What led to the most recent Israel-Palestine escalation?
Protests over the expulsion of Palestinian families and Israeli raids on Al-Aqsa Mosque compound preceded Israel’s heavy bombardment of Gaza.
Days of heavy bombardment on the Gaza Strip intensified on Wednesday, with Israeli fighter jets bombing sites belonging to Palestinian armed groups, as well as police buildings and apartment blocks.
Since the offensive began late on Monday, Gaza’s health ministry says at least 84 people have been killed, including 17 children. Nearly 500 others have been wounded.
The Israeli army said about 1,500 rockets have been fired from Gaza towards various locations in Israel, killing at least seven Israelis.
The escalation is the most intense since the seven-week 2014 Israeli war on Gaza. Here’s what led to the most recent flare-up in violence.
Sheikh Jarrah expulsions
Anger has been growing over the forced expulsion of Palestinian families from the occupied East Jerusalem neighbourhood of Sheikh Jarrah, who have been facing multiple court cases filed against them by several pro-settler organisations since 1972.
These organisations claim that land the families live on was originally under Jewish ownership, but Palestinians see this as an extension of an official Israeli policy to displace as many Palestinians from Jerusalem in order to retain a majority Jewish identity in the city.
The United Nations has warned the planned expulsions could amount to “war crimes”.
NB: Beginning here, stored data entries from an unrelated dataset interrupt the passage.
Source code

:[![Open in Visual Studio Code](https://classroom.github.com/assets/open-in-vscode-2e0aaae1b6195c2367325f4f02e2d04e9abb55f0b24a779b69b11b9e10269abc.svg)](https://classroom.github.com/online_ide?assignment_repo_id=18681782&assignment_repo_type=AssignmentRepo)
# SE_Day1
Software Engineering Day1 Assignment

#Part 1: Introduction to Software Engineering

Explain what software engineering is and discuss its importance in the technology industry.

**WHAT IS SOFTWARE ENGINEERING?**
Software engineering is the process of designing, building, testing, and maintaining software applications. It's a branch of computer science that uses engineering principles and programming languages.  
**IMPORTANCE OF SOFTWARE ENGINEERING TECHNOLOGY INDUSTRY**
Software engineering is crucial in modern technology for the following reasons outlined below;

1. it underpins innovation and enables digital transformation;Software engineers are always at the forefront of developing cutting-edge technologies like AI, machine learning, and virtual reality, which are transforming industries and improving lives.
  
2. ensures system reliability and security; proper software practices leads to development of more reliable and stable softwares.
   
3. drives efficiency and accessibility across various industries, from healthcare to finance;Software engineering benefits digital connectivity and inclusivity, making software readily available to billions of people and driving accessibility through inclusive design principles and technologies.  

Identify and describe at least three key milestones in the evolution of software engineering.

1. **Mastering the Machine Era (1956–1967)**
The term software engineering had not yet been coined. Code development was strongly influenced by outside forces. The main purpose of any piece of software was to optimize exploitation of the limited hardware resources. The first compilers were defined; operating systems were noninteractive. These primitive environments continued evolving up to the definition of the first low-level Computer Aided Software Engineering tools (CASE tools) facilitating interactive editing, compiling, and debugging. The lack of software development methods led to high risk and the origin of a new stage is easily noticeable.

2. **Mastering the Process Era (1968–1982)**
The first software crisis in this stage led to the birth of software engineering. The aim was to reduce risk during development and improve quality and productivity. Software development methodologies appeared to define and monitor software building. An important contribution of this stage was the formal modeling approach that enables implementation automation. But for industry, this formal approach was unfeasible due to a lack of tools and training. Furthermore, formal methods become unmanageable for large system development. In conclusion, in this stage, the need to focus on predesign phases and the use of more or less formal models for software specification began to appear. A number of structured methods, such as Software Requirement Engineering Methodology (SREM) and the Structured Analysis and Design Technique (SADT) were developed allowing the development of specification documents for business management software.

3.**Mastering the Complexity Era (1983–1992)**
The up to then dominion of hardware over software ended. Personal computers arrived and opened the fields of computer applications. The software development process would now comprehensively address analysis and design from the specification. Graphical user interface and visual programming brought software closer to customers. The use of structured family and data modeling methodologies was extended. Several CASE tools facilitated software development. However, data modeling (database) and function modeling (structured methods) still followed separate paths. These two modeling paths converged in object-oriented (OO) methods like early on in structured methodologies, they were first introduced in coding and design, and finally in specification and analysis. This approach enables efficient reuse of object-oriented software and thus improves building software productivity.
Protests and scuffles between Palestinians, Israeli settlers and Israeli police have steadily increased since the end of April. The Israeli court in October 2020 ruled that four Palestinian families should vacate their homes, and gave May 2 as the date for their forcible eviction. However, the court date has since been postponed twice.
Recently, there have been confrontations as Palestinians gathered for iftar meals – the breaking of Ramadan fasts – at the homes of those being evicted. The families have since appealed to Israel’s Supreme Court. On Thursday night, at least 30 people were wounded and 15 arrested.
Al-Aqsa compound clashes and raids
On Friday, tens of thousands of Muslim worshippers filled the Al-Aqsa Mosque compound – Islam’s third holiest site – to pray on the final Friday of Ramadan, with many staying on to protest against the expulsions.
Heavily deployed police fired rubber-coated bullets and stun grenades at protesters who responded by throwing stones. Some 205 Palestinians and 17 Israeli officers were wounded.
After a violent weekend, Israeli security forces on Monday conducted a flash raid on Al-Aqsa compound, again firing rubber-coated bullets, tear gas and sound bombs at gathered worshippers, stoking international outrage and wounding more than 300 Palestinians. About 20 Israeli officers were also injured.
Hamas later announced it had given an ultimatum for Israel to remove its security forces from Al-Aqsa compound and Sheikh Jarrah neighbourhood by 6pm local time (15:00 GMT).
Israeli air raids, Hamas rockets
By early Tuesday morning, Hamas had fired some 200 rockets towards Israel, according to the Israeli military, including several targeted at Jerusalem, with many intercepted by Israel’s Iron Dome defence system. At least two Israelis were killed.
Meanwhile, Israeli aerial attacks, which hit apartment buildings as well as other targets, killed at least 26 Palestinians, including children, health authorities in Gaza said on Tuesday.
Despite international calls to de-escalate, Israeli Prime Minister Benjamin Netanyahu announced on Tuesday “both the might of the attacks and the frequency of the attacks will be increased” on Gaza.
Hamas leader Ismail Haniya told mediators the group is “ready” if Israel increases its attacks on the besieged Gaza Strip, saying: “If they (Israel) want to escalate, the resistance is ready; and if they want to stop, the resistance is ready.”
Stop the fire immediately. We’re escalating towards a full scale war. Leaders on all sides have to take the responsibility of deescalation. The cost of war in Gaza is devastating & is being paid by ordinary people. UN is working w/ all sides to restore calm. Stop the violence now
— Tor Wennesland (@TWennesland) May 11, 2021
UN Special Coordinator for the Middle East Peace Process Tor Wennesland, meanwhile, has warned the situation is escalating towards “a full-scale war”.